TASK PROMPT. Repeat every entry word for word, skipping the pictures.

[Opening DATA SHOWN section]

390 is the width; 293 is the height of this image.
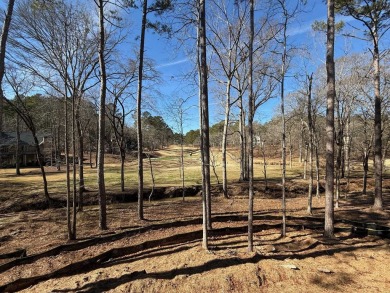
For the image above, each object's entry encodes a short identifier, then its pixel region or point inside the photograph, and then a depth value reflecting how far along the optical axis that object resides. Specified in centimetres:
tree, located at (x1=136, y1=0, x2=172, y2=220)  1000
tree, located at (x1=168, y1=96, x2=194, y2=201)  1661
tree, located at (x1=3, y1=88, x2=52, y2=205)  1101
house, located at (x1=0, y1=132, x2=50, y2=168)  3544
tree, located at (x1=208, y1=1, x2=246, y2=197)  1517
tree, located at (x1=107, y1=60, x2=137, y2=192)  1489
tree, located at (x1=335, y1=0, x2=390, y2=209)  1178
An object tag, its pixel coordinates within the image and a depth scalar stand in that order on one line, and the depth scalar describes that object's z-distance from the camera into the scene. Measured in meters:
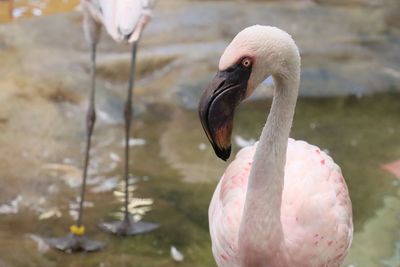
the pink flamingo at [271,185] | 2.40
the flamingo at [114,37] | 3.73
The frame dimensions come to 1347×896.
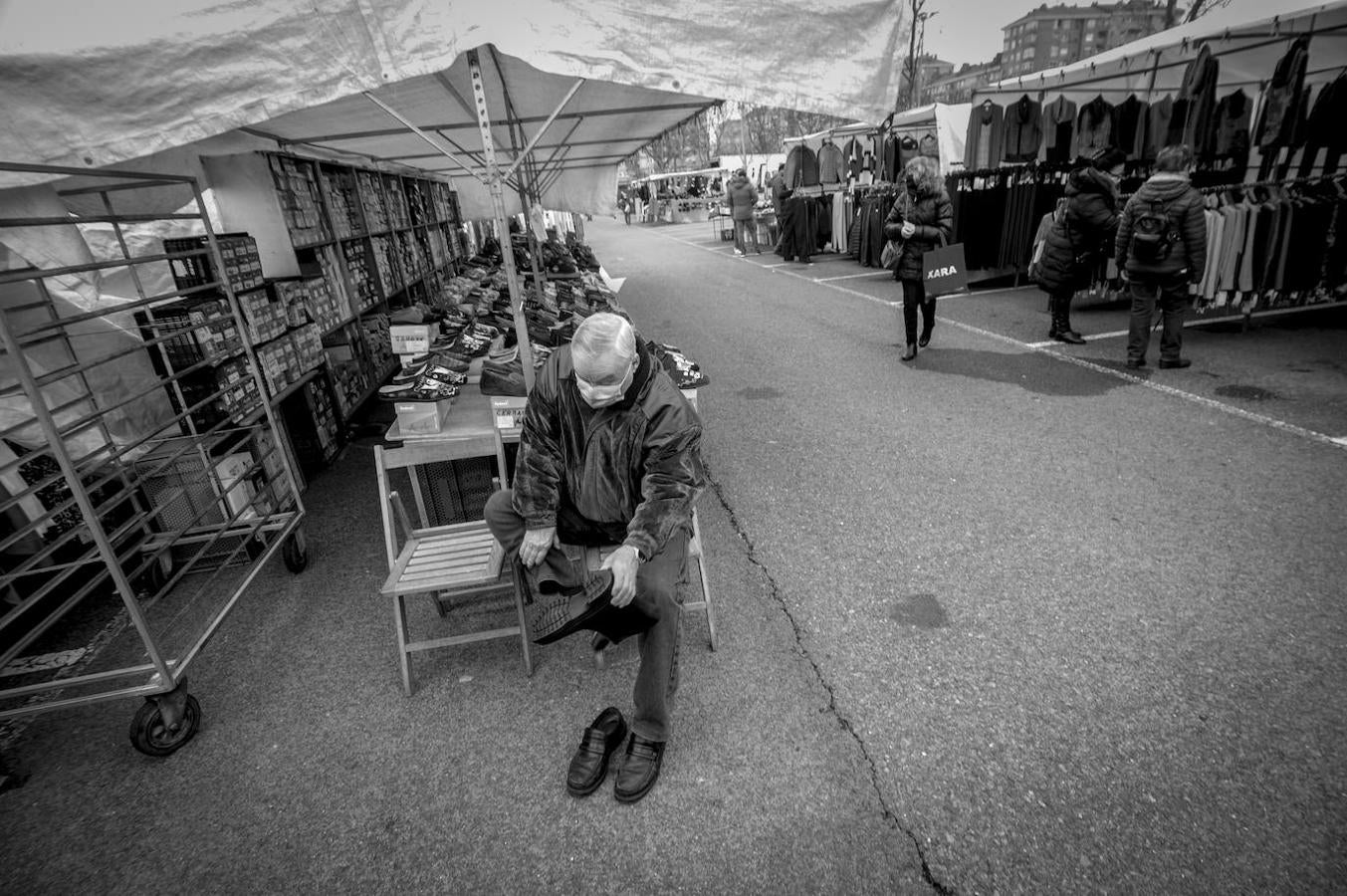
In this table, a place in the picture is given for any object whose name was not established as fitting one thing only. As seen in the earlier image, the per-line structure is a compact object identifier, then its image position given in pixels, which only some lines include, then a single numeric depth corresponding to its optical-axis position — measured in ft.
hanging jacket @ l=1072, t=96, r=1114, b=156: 28.60
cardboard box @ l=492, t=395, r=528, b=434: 10.58
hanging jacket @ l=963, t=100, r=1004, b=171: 31.86
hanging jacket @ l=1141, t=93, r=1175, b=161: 26.71
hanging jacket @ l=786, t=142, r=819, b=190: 48.37
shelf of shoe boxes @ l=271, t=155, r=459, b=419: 18.94
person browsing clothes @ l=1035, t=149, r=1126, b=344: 20.45
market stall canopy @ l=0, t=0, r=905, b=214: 6.84
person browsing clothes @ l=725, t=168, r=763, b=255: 56.13
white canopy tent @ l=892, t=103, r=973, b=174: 36.40
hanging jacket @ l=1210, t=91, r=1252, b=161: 24.48
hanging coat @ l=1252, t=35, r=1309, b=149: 21.68
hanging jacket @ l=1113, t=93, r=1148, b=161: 27.89
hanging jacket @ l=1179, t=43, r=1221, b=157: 24.03
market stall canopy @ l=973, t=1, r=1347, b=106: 22.36
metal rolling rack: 10.64
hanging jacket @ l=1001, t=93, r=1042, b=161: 30.81
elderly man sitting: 7.30
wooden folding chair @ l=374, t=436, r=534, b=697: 9.04
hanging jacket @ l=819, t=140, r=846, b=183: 47.75
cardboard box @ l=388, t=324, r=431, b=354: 15.24
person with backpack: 17.51
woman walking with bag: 19.86
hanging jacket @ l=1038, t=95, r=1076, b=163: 30.07
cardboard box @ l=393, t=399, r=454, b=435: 10.51
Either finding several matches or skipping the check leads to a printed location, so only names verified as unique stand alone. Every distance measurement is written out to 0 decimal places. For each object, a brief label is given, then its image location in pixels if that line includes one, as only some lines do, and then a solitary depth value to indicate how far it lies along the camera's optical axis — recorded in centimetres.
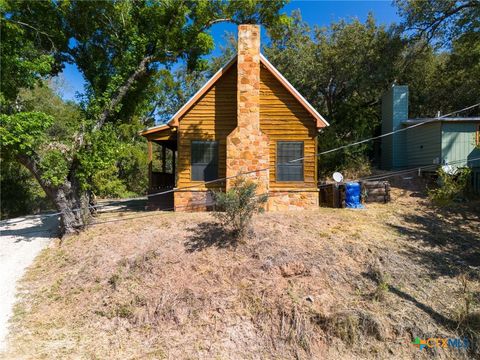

[Closing DATA SHOWN section]

EXERCISE OUTPUT.
390 is the width; 293 is the height of this image.
For the image above, each object's entry encodes a short identifier, then its pixel region or point inside the photograph, and then a depth value reflecting how far along the optical axis that object resides. Specified in centimetres:
tree, located at (x1=136, y1=0, x2=172, y2=220)  1000
tree, located at (x1=168, y1=96, x2=194, y2=201)  1661
tree, located at (x1=3, y1=88, x2=52, y2=205)  1101
house, located at (x1=0, y1=132, x2=50, y2=168)  3544
tree, located at (x1=208, y1=1, x2=246, y2=197)  1517
tree, located at (x1=107, y1=60, x2=137, y2=192)  1489
tree, located at (x1=335, y1=0, x2=390, y2=209)  1178
An object tag, its pixel coordinates within the image and a depth scalar stand in that order on one line, and the depth scalar describes that object's z-distance from the camera into the scene. Measured in meters:
the pink flamingo at [271,185] | 2.40
the flamingo at [114,37] | 3.73
The frame dimensions come to 1347×896.
In this table, a place in the picture is given for any object whose name was not established as fitting one thing only. As seen in the earlier image, the per-line structure is a compact object identifier, then its image position given in pixels, which only some lines include, then a single numeric depth corresponding to its optical-axis position — measured in ft.
hanging jacket @ l=1072, t=96, r=1114, b=156: 28.60
cardboard box @ l=492, t=395, r=528, b=434: 10.58
hanging jacket @ l=963, t=100, r=1004, b=171: 31.86
hanging jacket @ l=1141, t=93, r=1175, b=161: 26.71
hanging jacket @ l=786, t=142, r=819, b=190: 48.37
shelf of shoe boxes @ l=271, t=155, r=459, b=419: 18.94
person browsing clothes @ l=1035, t=149, r=1126, b=344: 20.45
market stall canopy @ l=0, t=0, r=905, b=214: 6.84
person browsing clothes @ l=725, t=168, r=763, b=255: 56.13
white canopy tent @ l=892, t=103, r=973, b=174: 36.40
hanging jacket @ l=1210, t=91, r=1252, b=161: 24.48
hanging coat @ l=1252, t=35, r=1309, b=149: 21.68
hanging jacket @ l=1113, t=93, r=1148, b=161: 27.89
hanging jacket @ l=1179, t=43, r=1221, b=157: 24.03
market stall canopy @ l=973, t=1, r=1347, b=106: 22.36
metal rolling rack: 10.64
hanging jacket @ l=1001, t=93, r=1042, b=161: 30.81
elderly man sitting: 7.30
wooden folding chair @ l=374, t=436, r=534, b=697: 9.04
hanging jacket @ l=819, t=140, r=846, b=183: 47.75
cardboard box @ l=388, t=324, r=431, b=354: 15.24
person with backpack: 17.51
woman walking with bag: 19.86
hanging jacket @ l=1038, t=95, r=1076, b=163: 30.07
cardboard box @ l=393, t=399, r=454, b=435: 10.51
Either finding several matches or skipping the check leads to a printed location, so only names verified as unique stand alone. Every distance measurement is written out to 0 decimal places. For each object, a brief label is given, then its image location in pixels if that line includes one, as only some lines do, and then a solitary depth value to indicate how far it lies along the camera's optical axis — recorded in centimetres.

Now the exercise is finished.